Ya llegó
diciembre, hora de ponerme a pensar en todo lo que he hecho este año para ver
si el balance está en rojo o en azul, de preguntar a mis contactos en el área
de logística cómo está viniendo este año la canasta navideña, y de poner en mi
sitio ese arbolito coqueto que es la envidia del resto de la oficina.
También es
la época de otras actividades menos agradables. A la hora de la decoración de
la oficina, tengo que ayudar y dar el ejemplo de decorar el ambiente con
motivos navideños. Siendo aún tan temprano en el mes creo que todavía no me
invade el espíritu navideño, pues la mayoría de los adornos me parecen
terriblemente cursis.

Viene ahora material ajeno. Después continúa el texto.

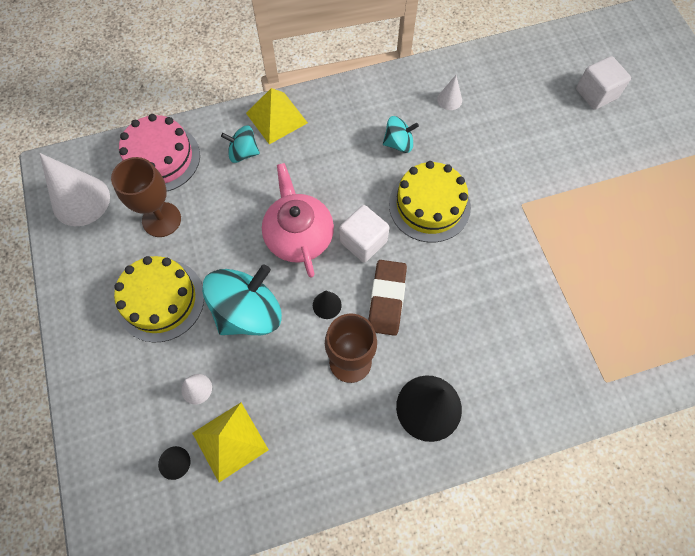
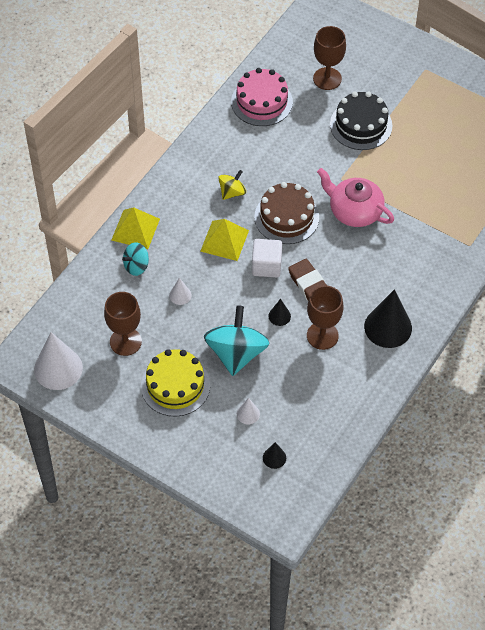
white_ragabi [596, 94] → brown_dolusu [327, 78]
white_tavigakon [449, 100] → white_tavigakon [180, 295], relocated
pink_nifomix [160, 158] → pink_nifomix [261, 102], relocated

Lo peor es que me debo abstener de comentarios en voz muy
alta, pues sé quién los ha comprado y no me voy a ganar ese enemigo a estas
alturas, sobre todo debo cuidar lo que comente en mis emails, no me vaya a
suceder lo de hace dos años, cuando le dieron reenviar a ese famoso correo.
Aquí veo
también las diferencias entre la gente al abordar las costumbres navideñas. Los
nacimientos andinos con llamitas de cerámica y gruta de papel conviven con el
árbol navideño de luces LED, el pan guagua traído directamente de la sierra y
la corona de adviento que me inculcaron desde el tiempo en que estudiaba alemán.
En esta
época empieza también la fiebre de buscar pasajes para que cada uno vuelva a la
tierra que le vio nacer, y los menos a darse unas mini vacaciones en algún
destino turístico. Como todos los años descubrimos que ese ingeniero que todo el
año presume de ser moderno, cosmopolita y acriollado, en realidad viene de un
pueblito en las alturas de la sierra a varias horas en mula de la civilización.
También ha
llegado la temporada de organizar el juego del amigo secreto. En vista del
éxito del año pasado, en que nadie sabía a quién le tocaba el prójimo, y el
intercambio de amigos llegó a mínimos históricos, se ha decidido que este año
lo organice otra persona, alguien menos dedicado y más sobornable. Y a
diferencia del año pasado, esta vez me toca alguien uno de esos que nadie
quiere, con lo que mi posibilidad de intercambio es también casi nula. Mi única
opción es buscar un regalo que le diga con ironía lo que siento por él, y a la vez, que
parezca bien intencionado, tal vez un disco de reggaetones navideños, un muñeco
funko pop de Tyrion Lannister o algo por el estilo. Al final me decido por una
corbata con estampado del demonio de Tasmania, que estoy seguro que apreciará,
pues el captar indirectas nunca ha sido su fuerte.
Llega ahora
uno de los días claves del mes: el día en que nos abonan la gratificación de
fin de año. No necesito preguntar cuándo depositan, porque sé que cuando sea el
momento recibiré al menos cinco correos y otros tantos mensajes de WhatsApp
informándome antes de diez minutos. Aun si no recibiera estos mensajes, me enteraré
por todos los que aparecen mágicamente para ofrecerme rifas, regalos hechos a
mano, dulces, boletos para polladas, juguetes, panetones, vinos y un largo etcétera
dentro y a la salida de la oficina, todos con la consigna de que la
gratificación no debe salir del edificio. Demasiado tarde, pues la mía ya la he
gastado antes y el dinero solo me va a servir para tapar huecos.
El resto
de la semana recibo los comentarios de aquellos que se adelantaron a recoger la
canasta navideña. A mi pregunta de qué tal está este año, me responden que no
es necesario pedir un taxi ni ayuda para llevarla, pues con una persona es más
que sobrado. Aún así, el jefe nos dice que como nos ha ido este año, nos
sintamos alegres de recibir al menos eso.
Al llegar
a mi casa, me detengo ante el nacimiento y le digo en tono de confianza al Niño
Jesús: No crezcas nunca, yo sé lo que te digo.